Veel werkgevers geven aan meer mensen met een kwetsbare positie op de arbeidsmarkt in dienst te willen nemen. Toch slagen ze er in de praktijk onvoldoende in om passende, duurzame arbeidsplaatsen te creëren voor deze mensen (Bakker 2022).1 De afgelopen twee jaar deden het lectoraat Organiseren van Waardig Werk van Hogeschool Utrecht en het lectoraat Sociale Innovatie van Hogeschool Windesheim praktijkgericht onderzoek om ondernemingen hiermee te helpen.

Het gaat naar schatting om 1,2 miljoen mensen die vaak langdurig aan de kant staan

Door de ongekende krapte op de arbeidsmarkt hebben werkgevers meer oog voor zogeheten ‘onbenut arbeidspotentieel’. In totaal gaat het naar schatting om 1,2 miljoen mensen die om verschillende redenen vaak langdurig aan de kant staan (CBS 2023).2 Onder deze groep vallen ook enkele honderdduizenden mensen met een kwetsbare positie op de arbeidsmarkt. Denk daarbij aan mensen met een lichamelijke of psychische beperking, mensen met een vluchtelingenachtergrond, ex-gedetineerden, en aan jongeren zonder startkwalificatie die langs de reguliere weg moeilijk aan het werk komen.

Vergroten arbeidsparticipatie

Sociale ondernemingen die zich in het bijzonder richten op het vergroten van de arbeidsparticipatie van deze kwetsbare groepen, hebben hiervoor vaak een specifieke aanpak ontwikkeld. Daarmee kunnen ze zowel maatschappelijke als economische waarde creëren. Strategische samenwerkingen met reguliere ondernemingen die een inclusiever personeelsbeleid ambiëren, kunnen een krachtig middel zijn om de organisatiedoelen van beide organisaties beter te verwezenlijken en om gezamenlijk een grotere maatschappelijke meerwaarde te realiseren dan als individuele organisatie mogelijk is.

We bieden ondernemers handvatten om meer mensen met een kwetsbare positie aan het werk te helpen

De vraag hoe je zo’n strategische samenwerking tussen organisaties met uiteenlopende doelstellingen op een effectieve manier kunt vormgeven, stond centraal in het praktijkgerichte onderzoeksproject Meer impact door samenwerking.
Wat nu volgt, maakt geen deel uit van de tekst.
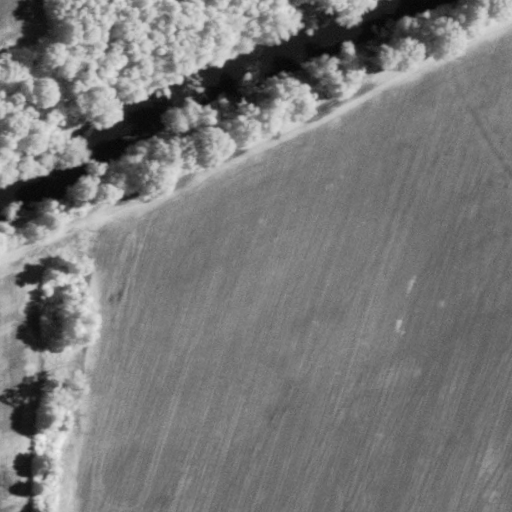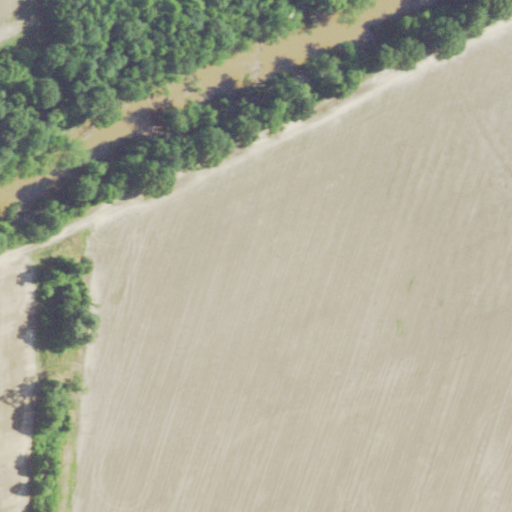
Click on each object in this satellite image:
river: (186, 82)
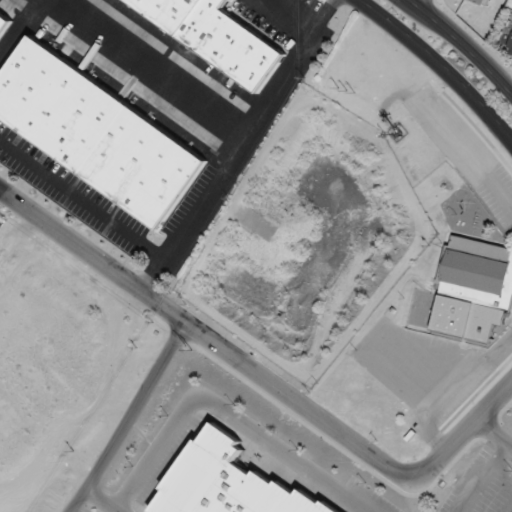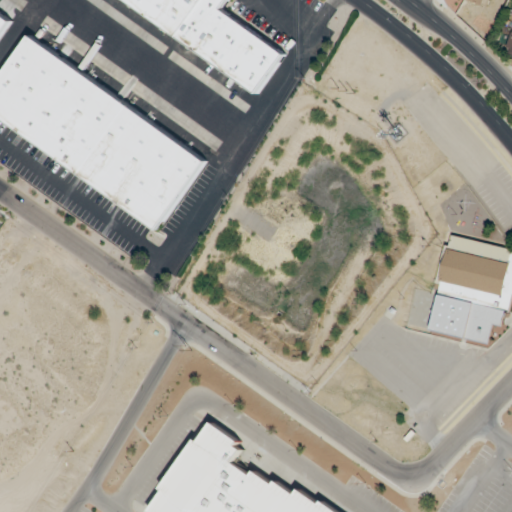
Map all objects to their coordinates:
road: (414, 1)
building: (480, 2)
building: (4, 21)
building: (3, 24)
building: (219, 35)
building: (216, 37)
road: (464, 41)
building: (510, 46)
road: (438, 65)
building: (95, 132)
building: (97, 133)
building: (475, 291)
building: (475, 291)
road: (209, 337)
road: (226, 411)
road: (128, 416)
road: (468, 430)
road: (494, 433)
road: (485, 477)
building: (228, 483)
road: (102, 500)
road: (509, 508)
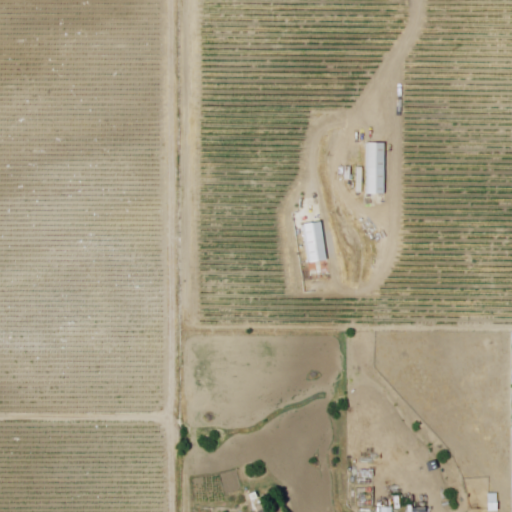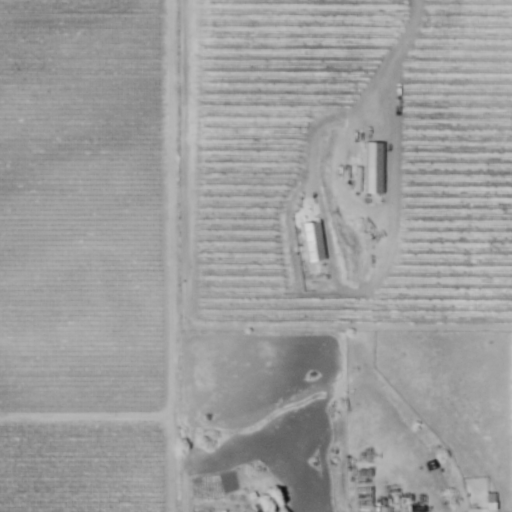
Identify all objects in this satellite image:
road: (394, 63)
building: (374, 170)
building: (378, 171)
road: (182, 210)
building: (316, 242)
building: (328, 279)
road: (91, 420)
road: (182, 466)
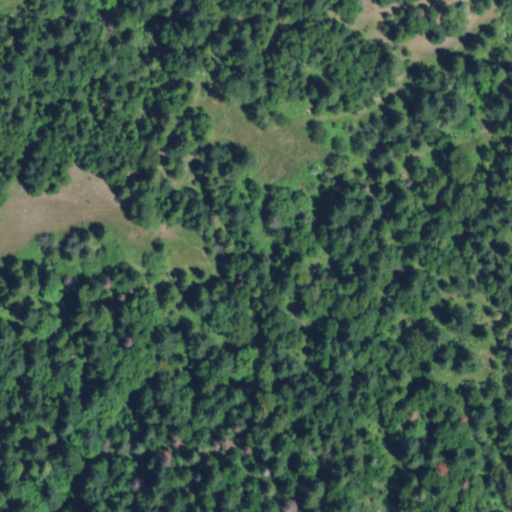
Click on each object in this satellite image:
road: (196, 87)
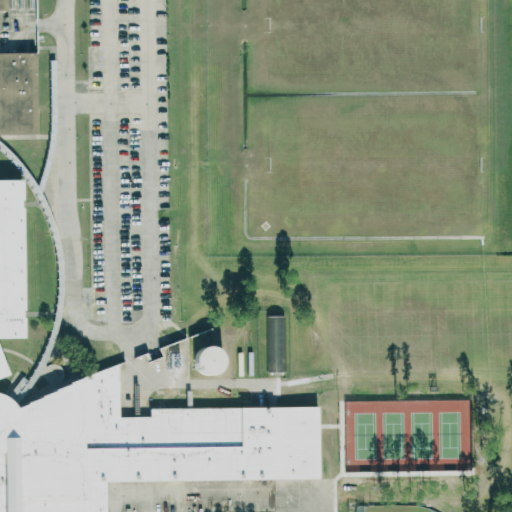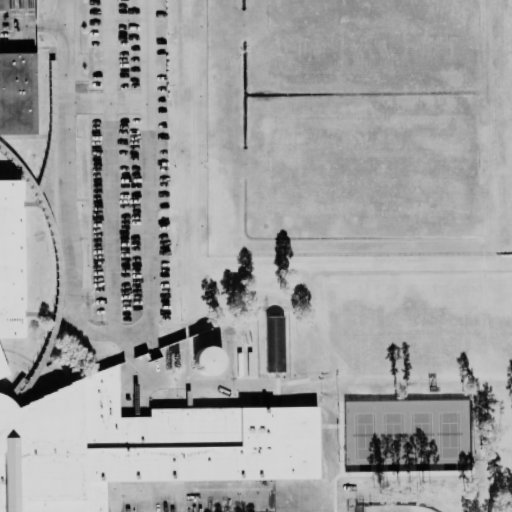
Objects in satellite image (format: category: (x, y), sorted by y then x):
building: (16, 88)
building: (17, 90)
road: (107, 101)
road: (110, 164)
road: (111, 329)
building: (274, 343)
building: (203, 360)
building: (135, 424)
building: (125, 425)
road: (211, 492)
building: (71, 501)
park: (396, 508)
Vorig jaar deelden we in Tijdschrift voor Sociale Vraagstukken de innovatieve wijzen waarop sociale ondernemingen kunnen samenwerken met reguliere ondernemingen (Bakker & De Bell 2022).3

In deze bijdrage gaan we dieper in op de onderliggende mechanismen van deze bijzondere vormen van samenwerking. En we bieden handvatten aan ondernemers om via samenwerking meer mensen met een kwetsbare positie aan het werk te kunnen helpen.

Meer impact

Reguliere en sociale ondernemingen opereren allemaal binnen de private sector. Maar een samenwerking tussen beide verschilt wezenlijk van meer gangbare vormen van strategische samenwerkingen tussen ondernemingen. Waar reguliere ondernemingen primair een economische doelstelling hebben, hebben sociale ondernemingen een maatschappelijke én een economische doelstelling.
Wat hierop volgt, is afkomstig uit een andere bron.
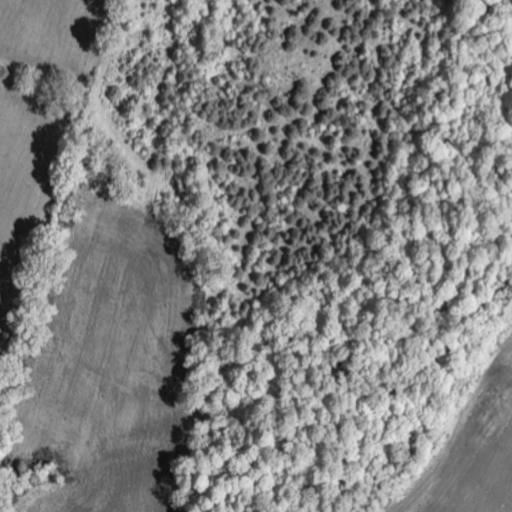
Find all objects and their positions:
road: (456, 429)
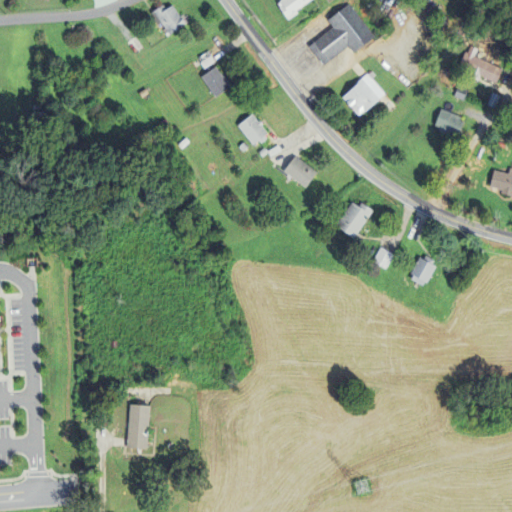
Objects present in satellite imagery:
building: (289, 5)
building: (293, 6)
road: (64, 16)
building: (167, 17)
building: (170, 18)
building: (339, 34)
building: (344, 35)
building: (478, 68)
building: (486, 68)
building: (509, 68)
building: (213, 81)
building: (218, 81)
building: (144, 92)
building: (462, 92)
building: (365, 94)
building: (360, 95)
building: (495, 99)
building: (446, 122)
building: (452, 122)
building: (166, 123)
building: (250, 129)
building: (256, 129)
building: (244, 146)
road: (344, 149)
building: (265, 151)
building: (297, 171)
building: (303, 171)
building: (500, 181)
building: (504, 181)
building: (351, 218)
building: (357, 218)
building: (380, 258)
building: (385, 258)
building: (419, 271)
building: (425, 271)
building: (0, 352)
parking lot: (21, 369)
road: (33, 372)
crop: (366, 396)
road: (17, 397)
building: (141, 425)
building: (135, 426)
road: (17, 444)
road: (100, 480)
power tower: (360, 490)
road: (18, 497)
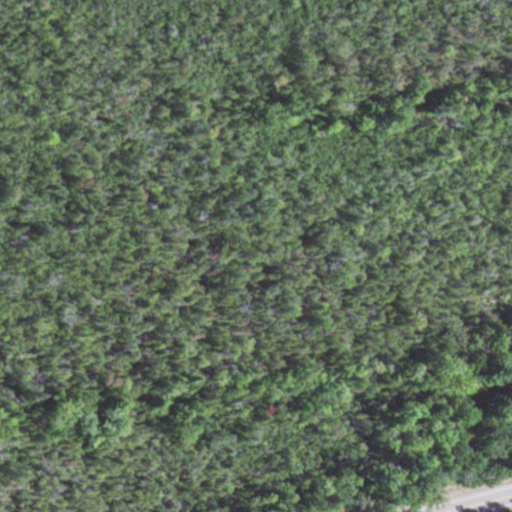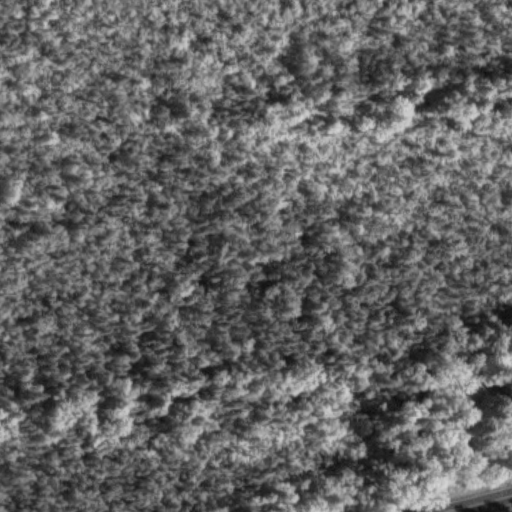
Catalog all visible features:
road: (478, 504)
Strategische samenwerkingen tussen sociale en reguliere ondernemingen beogen daarom over het algemeen meer dan het combineren van middelen, het efficiënter maken van processen of het vergroten van de gezamenlijke omzet. Ze zijn er nadrukkelijk op gericht om gezamenlijk een specifiek maatschappelijk vraagstuk effectiever te kunnen adresseren.

Voor het analyseren van deze specifieke vormen van samenwerking maken we gebruik van literatuur over sector-overschrijdende samenwerkingen, gericht op gezamenlijke waardecreatie (Austin, J. & M. Seitanidi 2012a, 2012b).4 Dit hebben we uitgewerkt in een conceptueel model ‘Meer impact door samenwerking’.5

Hierbij zijn vijf aspecten van belang. De ‘bovenkant’ van het model geeft inzicht in de uitwisseling van middelen tussen de beide partners, de wijze waarop de samenwerking is georganiseerd en welke soort waarde er gecreëerd wordt door de samenwerking. De ‘onderkant’ van het model geeft inzicht in de impactambities van de beide partners en de verschillende niveaus wat betreft de samenwerkingsambities.

Conceptueel model ‘Meer impact door samenwerking’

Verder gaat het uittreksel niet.